The popular conception of the Pure Land as a Buddhist heaven, where we’ll someday meet our deceased relatives, has perhaps more to do with Chinese ancestor worship, with its emphasis on filial piety, than with Buddhism itself.
Shinran, like Tan-luan and Shandao, understood the Pure Land as the formless realm of Nirvana, rather than a heaven, and therefore referred to it as “the birth of no-birth,” just as the Buddha described Nirvana as “the unborn.”
Buddhism was not immediately accepted in China, because the doctrines of non-self, rebirth, and Nirvana challenged traditional Chinese beliefs about the spirits of dead relatives, that good deeds should be done in their honor.
If there is no permanent, unchanging self, but instead a stream of consciousness from one lifetime to the next, what good is there in dedicating merit to one’s ancestors? The answer to this question might be unsettling for many.
Chinese folk religion therefore came to produce an image of the Pure Land as a Confucian-like and Taoist-like paradise, as an accommodation of Buddhism to traditional Chinese values and customs.

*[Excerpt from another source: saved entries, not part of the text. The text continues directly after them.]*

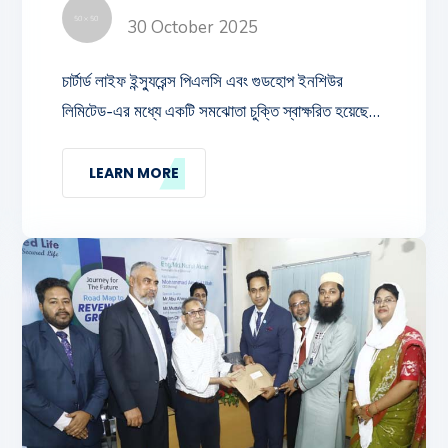
30 October 2025
চার্টার্ড লাইফ ইন্স্যুরেন্স পিএলসি এবং গুডহোপ ইনশিউর
লিমিটেড-এর মধ্যে একটি সমঝোতা চুক্তি স্বাক্ষরিত হয়েছে।
উক্ত চুক্তি স্বাক্ষর অনুষ্ঠানে চার্টার্ড লাইফ-এর সিইও
(ভারপ্রাপ্ত) জনাব মোহাম্মদ এমদাদ উল্ল্যাহ এবং গুডহোপ
LEARN MORE
ইনশিউর লিমিটেড-এর ম্যানেজিং ডিরেক্টর এন্ড সিইও জনাব
মোঃ তরিকুল ইসলাম স্ব-স্ব প্রতিষ্ঠানের পক্ষে চুক্তি স্বাক্ষর
করেন।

Shinran said that he never recited the Nembutsu out of filial piety. Nonetheless, Shinran had compassionate understanding for those who, however misguided, clung to the notion of a permanent self that will meet our deceased ancestors.

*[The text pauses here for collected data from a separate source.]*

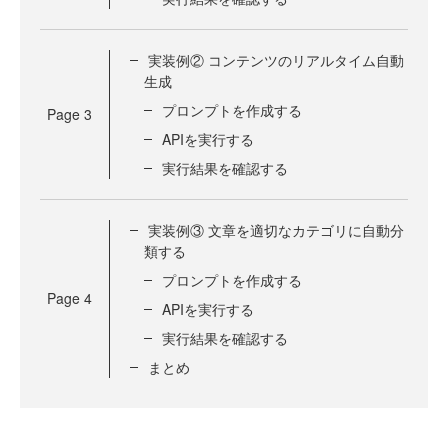
実装例② コンテンツのリアルタイム自動
生成
プロンプトを作成する
Page
3
APIを実行する
実行結果を確認する
実装例③ 文章を適切なカテゴリに自動分
類する
プロンプトを作成する
Page
4
APIを実行する
実行結果を確認する
まとめ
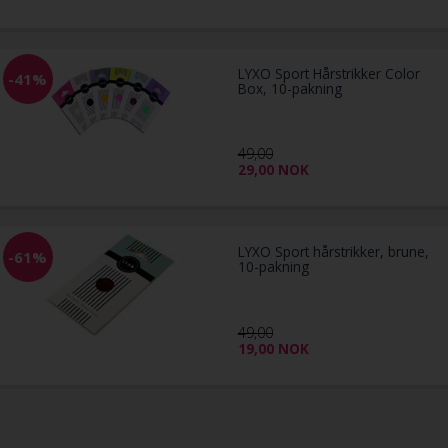
LYXO Sport Hårstrikker Color
-41%
Box, 10-pakning
49,00
29,00
NOK
LYXO Sport hårstrikker, brune,
-61%
10-pakning
49,00
19,00
NOK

As the realm of Nirvana, the true Pure Land is inconceivable. The heaven-like language we use to describe it is a finger pointing to the moon, making the Ultimate Truth accessible to ordinary beings like ourselves:
Meaning itself is beyond debate of such matters as like against dislike, evil against virtue, falsity against truth. Hence, words may indeed have meaning, but the meaning is not the words. Consider, for example, a person instructing us by pointing to the moon with his finger. The person would say, ‘I am pointing to the moon with my finger in order to show it to you. Why do you look at my finger and not the moon?’ Similarly, words are the finger pointing to the meaning; they are not the meaning itself. Hence, do not rely upon words.